26 Nisan 2014 Cumartesi

Hekimoğlu İsmail - Bir bardak çayda da sünnet yaşanır...

Hekimoğlu İsmail - Bir bardak çayda da sünnet yaşanır...


Hekimoğlu İsmail
 

Bir bardak çayda da sünnet yaşanır...

 
 
611 senesinde Alak Sûresi inmeye başlayınca İslamiyet de gün ışığına çıktı. Kur’an 23 senede tamamlandığına göre sahabenin elinde Kur’an’ın tamamı yoktu. İslamiyet’in geçmişi de yoktu.
 
 
Peki o zamanki insanlar tarihi ve tamamı olmayan bu dine nasıl inandılar? Nasıl mallarıyla, canlarıyla, ilimleriyle İslam’a hizmet ettiler? Onlar Hazreti Muhammed’in (sas) hayatını beğendiler...
 
 
Tarih peygamberlerden evvelki devirleri de anlatıyor. Vahşet ve dehşet devirlerinin sona ermesi için peygamber gönderilmiştir. Her peygamber kendi devrinde tek kişidir. Bu peygamberlerin hazinesi, ordusu yoktu. Bir tarafta din düşmanları diğer tarafta peygamberlerin ulvi ahlakı ve yaşayışı… İşte bu sır, mıknatısın demiri çektiği gibi insanları kendine çekmiştir. Buradan anlaşılıyor ki, tek başımıza da olsak İslamiyet’i öğrenip, anlayıp, yaşamaya çalışacağız. Allah’ı dinlemeyen adamlar bizi nasıl dinlesin?
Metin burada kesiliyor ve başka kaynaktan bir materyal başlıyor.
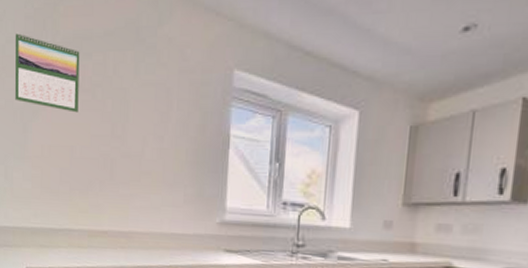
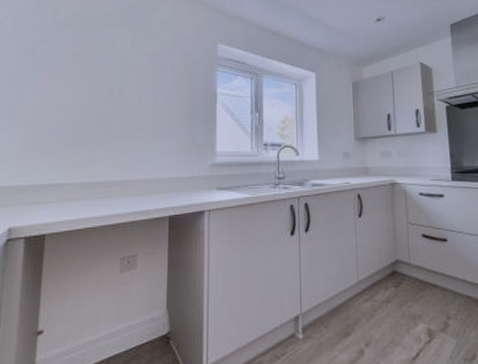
calendar: present [15,32,80,113] -> none [9,11,80,78]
Nasihatten vazgeçip, yaşayabildiğimiz kadar İslam’ı yaşayacağız.
 
 
Peygamberimiz’in tebliğ metodu evvela buydu… Bu sebepten bu zamanda bir Müslüman’ın en önemli vazifesi İslamiyet’i sevdirmektir. Bunun için sokaklara çıkmaya, uzaklara gitmeye gerek yok. Kendi evimizden bu işe başlayacağız…
 
 
Mesela hanımlar ziyaretime geldi. Her birinin kendine göre problemi var. Onlara dedim ki: “Sizler evinizde eşinizle, çocuklarınızla cennet hayatı yaşayabilirsiniz. Nasıl? Sünnet-i seniyyeye ittiba ettikçe… Riyâzu’s Sâlihîn alarak işe başlayın. Her bir hadis bir formül gibi hayatınızdaki problemleri çözmeye yeter.”
 
 
Âdetlerimizi İslam’a uydurmak, huyumuzu İslam’a uydurmak, prensiplerimizi İslam’a uydurmak hayatımızı güzelleştirir. Bizim hayatımızı beğenenler İslam’ı beğenir. Çok basit gibi görünse de hareketlerimizi Efendimiz’in (sas) yaptığı şekilde yapmanın ecri çok büyüktür. Mesela Hulusi Yahyagil ağabey buyurmuş ki: “Üstat Bediüzzaman yemek, içmek, yatmak hususlarında bile sünnete harfiyen ittiba ederdi.” Bir ziyaretinde çay içerken bardağındaki çayı tam olarak bitirmemiş. Üstat buyurmuş ki: “Kardaşım, sen sünnet bilmez misin?”
 
 
Ne günahı ne de sevabı küçük görebiliriz. Çünkü cehennemin yolu ilk günahla, cennetin yolu da ilk sevapla başlar. Mesela Nagazaki’ye atılan atom bombasıyla harap olan şehirleri, bombayı atan pilota gösteriyorlar, “İşte buraları sen harap ettin.” Pilot, “Bana verilen emirle sadece şu düğmeye dokundum.” diyor.
 
 
Pilotun yaptığı hareket çok küçük amma aşağıda binlerce insanın yaşadığı bir şehri bitiriyor. Bu misalden de anlaşılıyor ki, hiçbir şey küçük olduğu için küçümsenemez. Burada ittiba ettiğimiz basit bir sünnet veya nefsimize uyduğumuz basit bir olay, manevi dünyamızı çok etkiliyor. Kısa bir ömürde verimli bir hayat yaşamak isteyen sünnet-i seniyyeye ittiba etmelidir.
 
 
Biz Resulullah ile manen irtibat kurarsak, Resulullah da bizimle irtibat kurar.